To reimagine the city's most important artery, Bogotá sought community input via an innovative online platform.

Bogotá's Avenida Séptima, a six-lane thoroughfare that traverses the city's eastern side, has seen its share of modernization attempts over the last two decades, each creating more disagreement between conflicting interests and spurring demand for increased community involvement. When announcing the latest plan for transforming the traffic-choked street into a green corridor that prioritizes public and active transportation, Bogotá's new mayor, Claudia Lopez, promised a process that would be thoroughly participatory.
Using a custom version of the open-source online platform Streetmix, the city solicited design proposals from the public. Accessible to anyone with an internet connection, Streetmix lets participants build their ideal street design with a set of simple graphic tools. Over the two weeks that the Séptima Verde initiative opened to the public, the city received 7,000 design submissions from 6,000 residents.
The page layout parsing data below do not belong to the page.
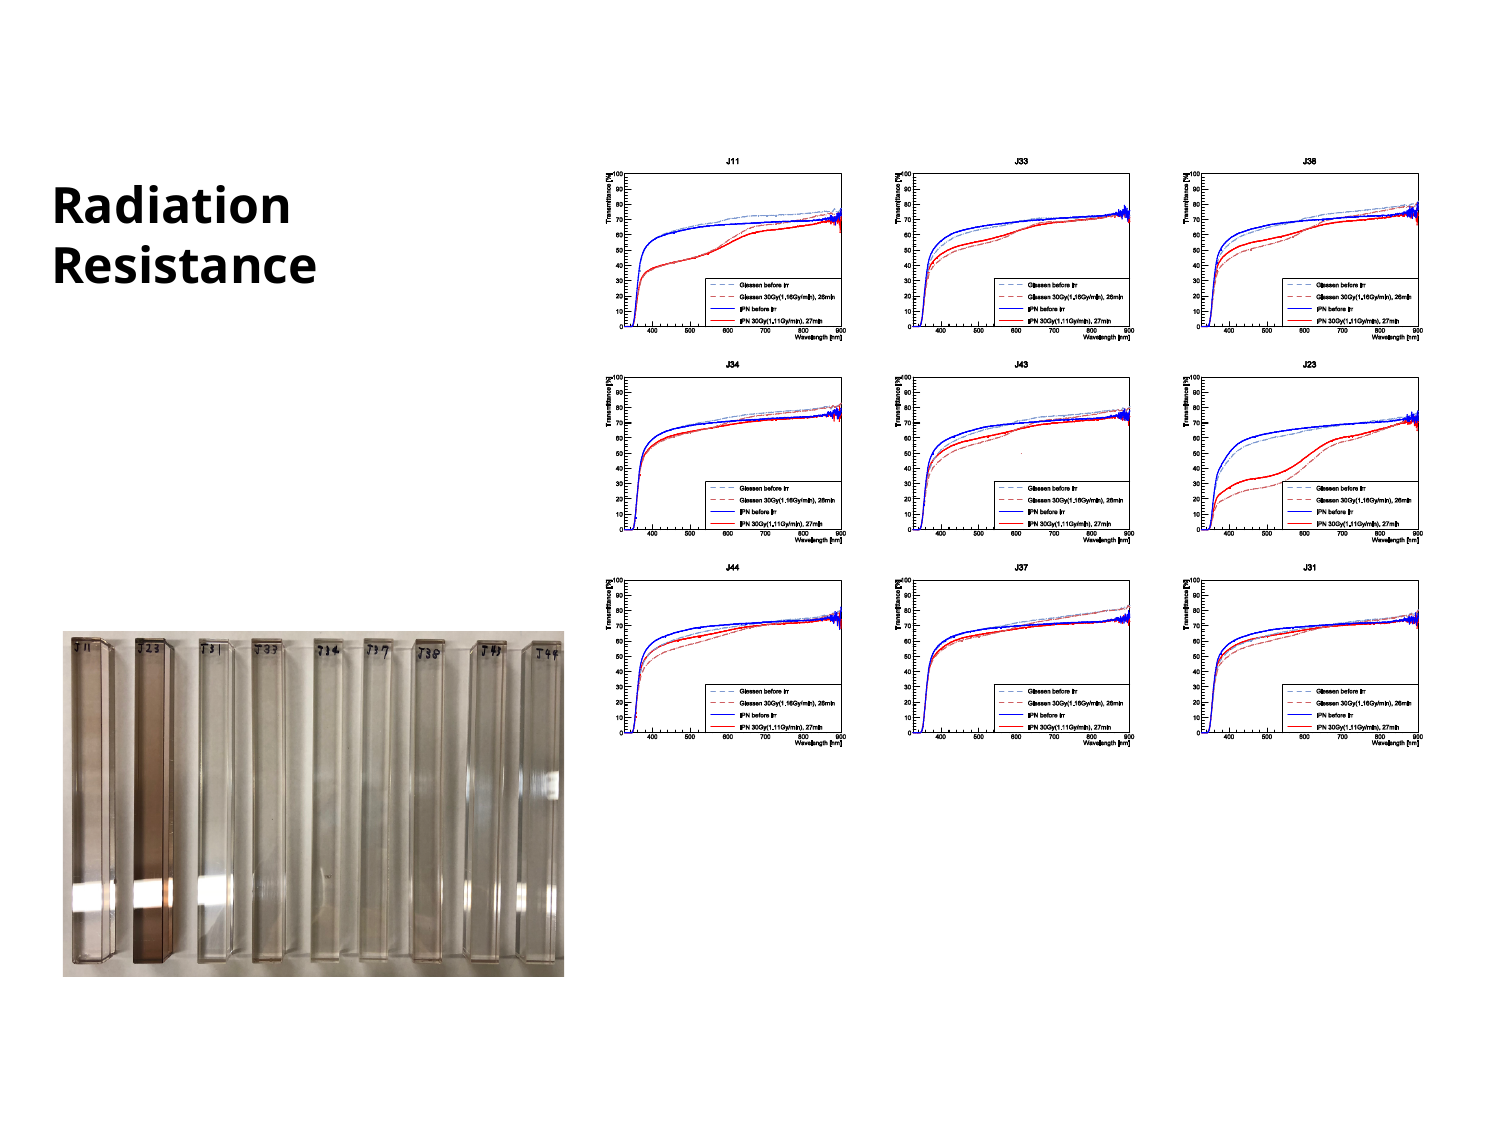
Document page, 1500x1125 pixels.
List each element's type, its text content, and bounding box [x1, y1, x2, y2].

text_box Radiation Resistance [36, 166, 565, 301]
picture [588, 149, 1455, 758]
picture [62, 631, 565, 977]
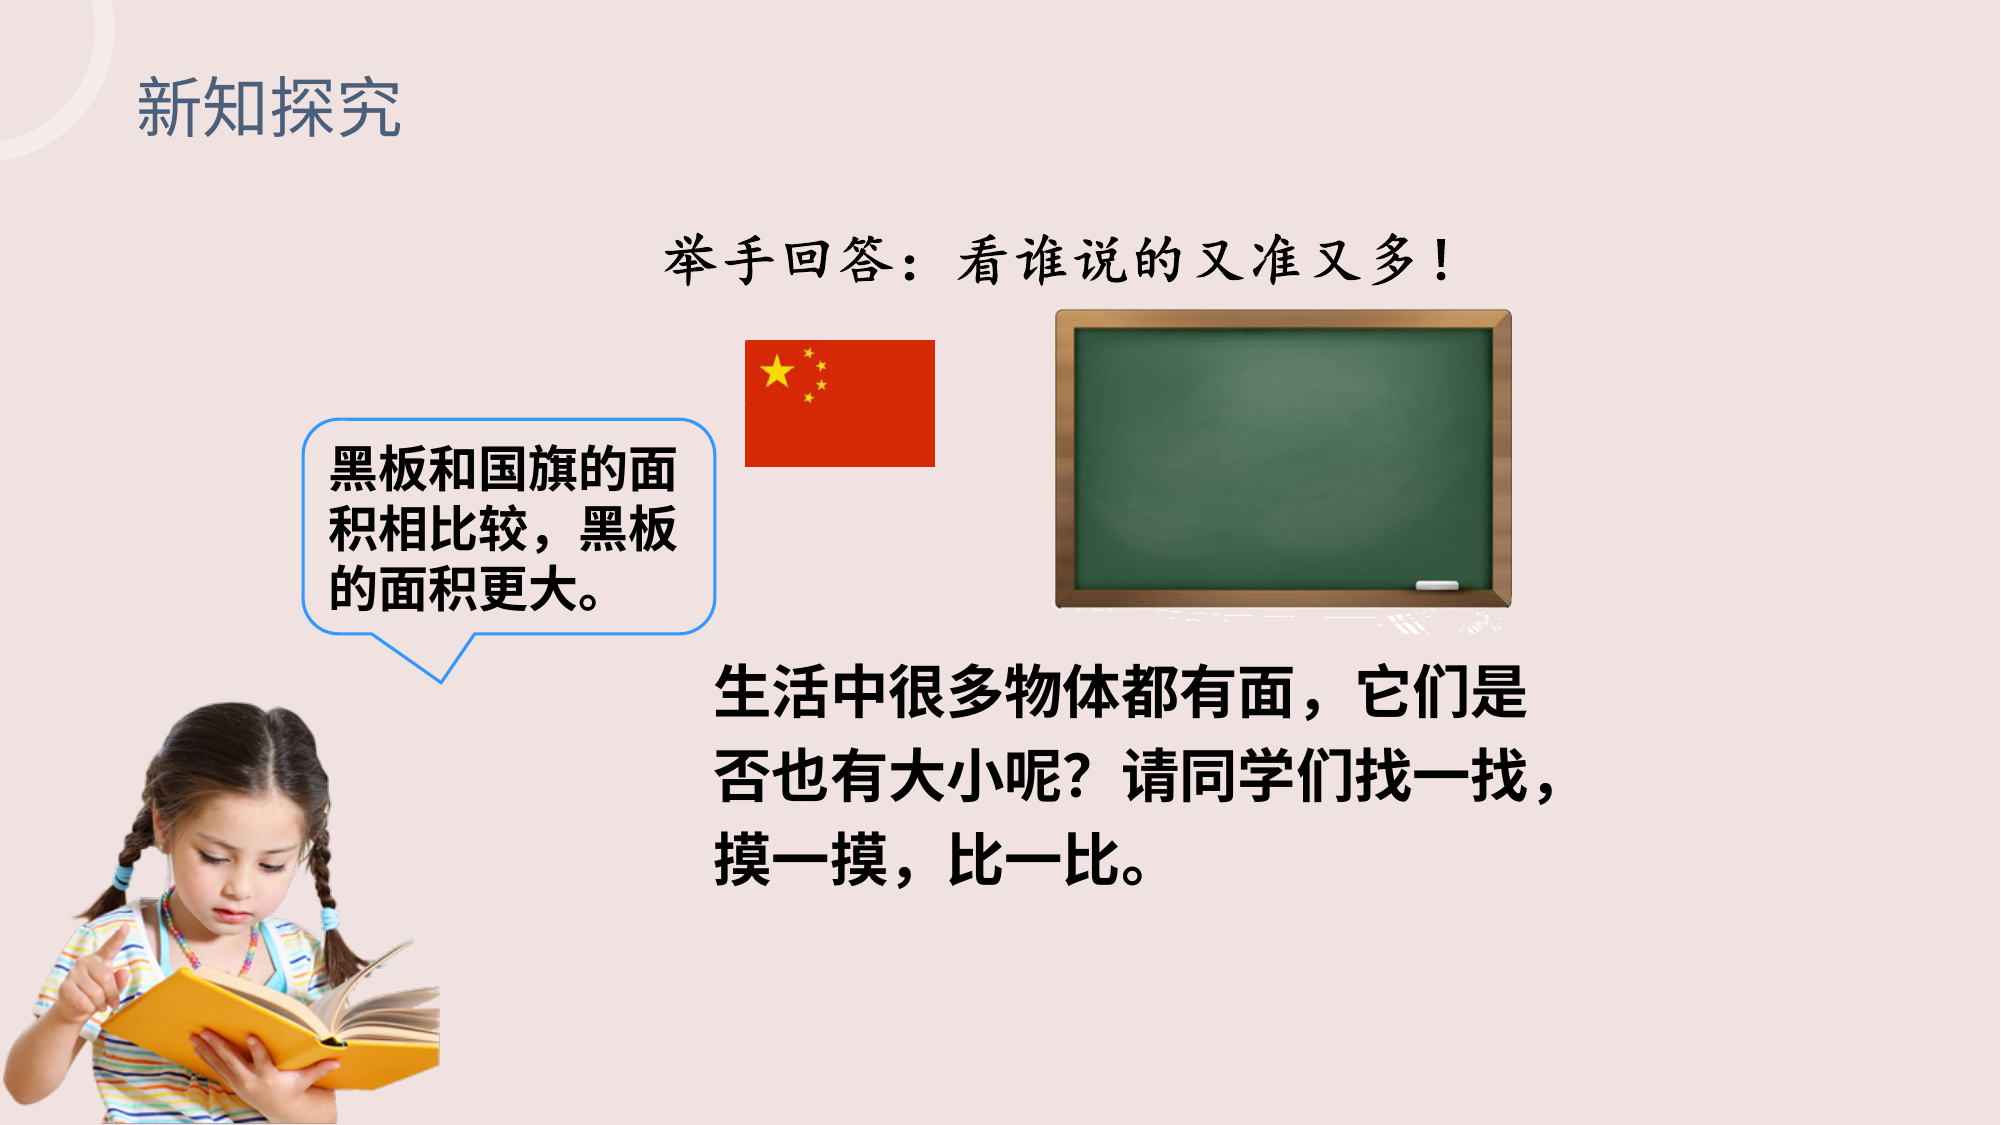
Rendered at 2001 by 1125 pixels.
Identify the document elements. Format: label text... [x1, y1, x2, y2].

Analyzing this data provides Bogotá's leaders with invaluable information about what community members want to see on their streets and how to more effectively use street space to improve livability and reduce congestion.
Accessible to anyone with an internet connection, Streetmix lets participants build their own ideal street design with a set of simple graphic tools, giving everyday citizens—the people with deep first-hand knowledge of their community—the chance to make concrete suggestions for improvements on a hyper-local scale. Even(or especially) if those suggestions include magic carpets.